### Source information ###

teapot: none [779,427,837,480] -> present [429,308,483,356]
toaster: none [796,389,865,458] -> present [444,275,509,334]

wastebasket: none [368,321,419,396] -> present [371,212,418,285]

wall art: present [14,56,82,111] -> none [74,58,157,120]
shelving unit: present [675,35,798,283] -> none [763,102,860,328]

###
### Source information ###

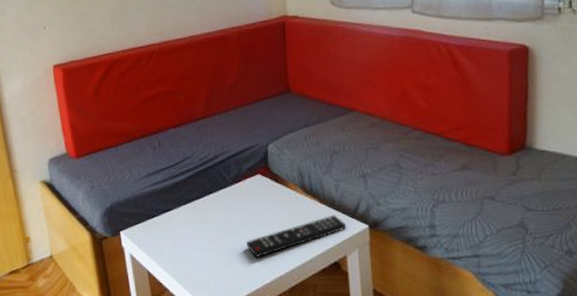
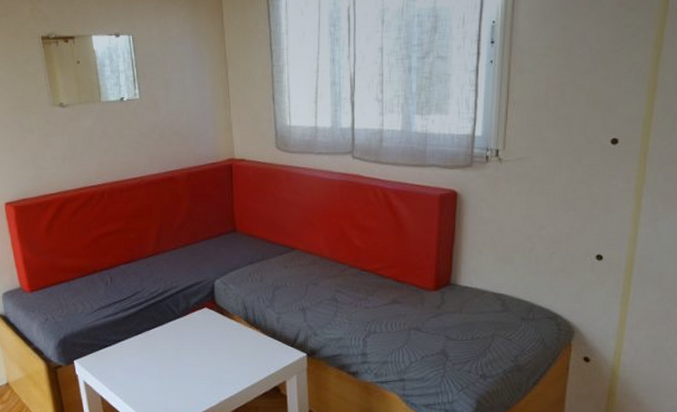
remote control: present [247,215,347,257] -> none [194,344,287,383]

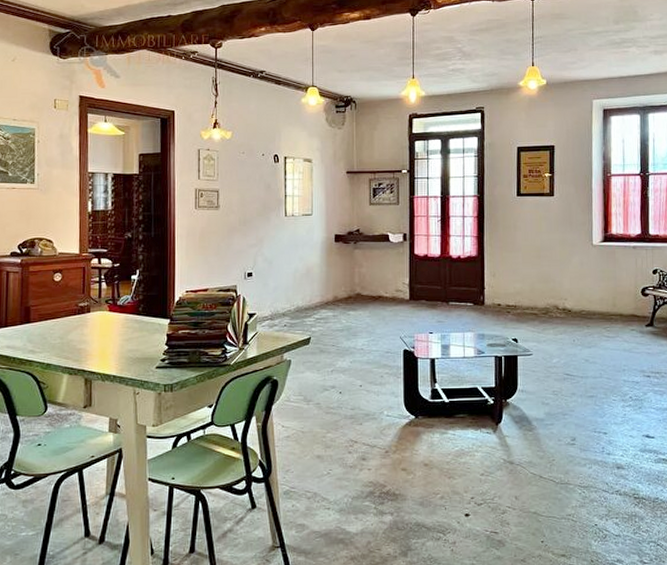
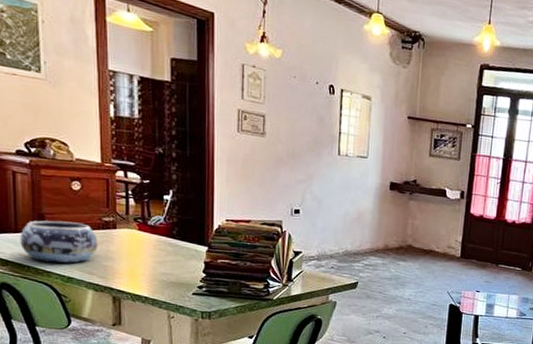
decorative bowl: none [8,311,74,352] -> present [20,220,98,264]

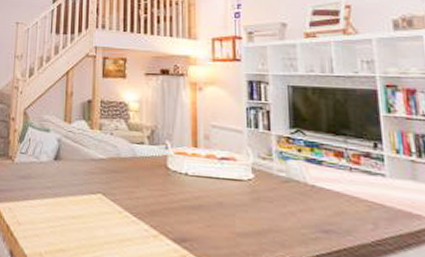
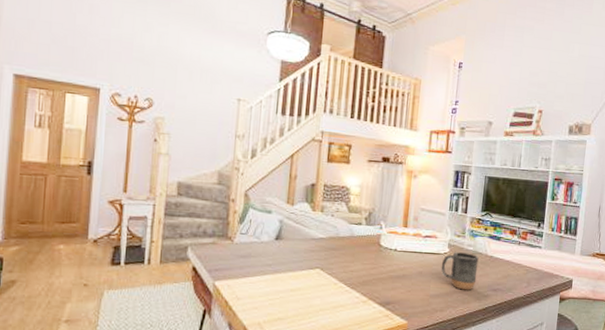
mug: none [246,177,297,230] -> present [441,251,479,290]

###

- **Problem details**
Reproduce the listing above only between the lines holding "remote control: present" and "mug: none [246,177,297,230]", inclusive. Every line must match exactly, and pictures are dropped.

- **Written reply**
remote control: present [247,215,347,257] -> none [194,344,287,383]

decorative bowl: none [8,311,74,352] -> present [20,220,98,264]

mug: none [246,177,297,230] -> present [441,251,479,290]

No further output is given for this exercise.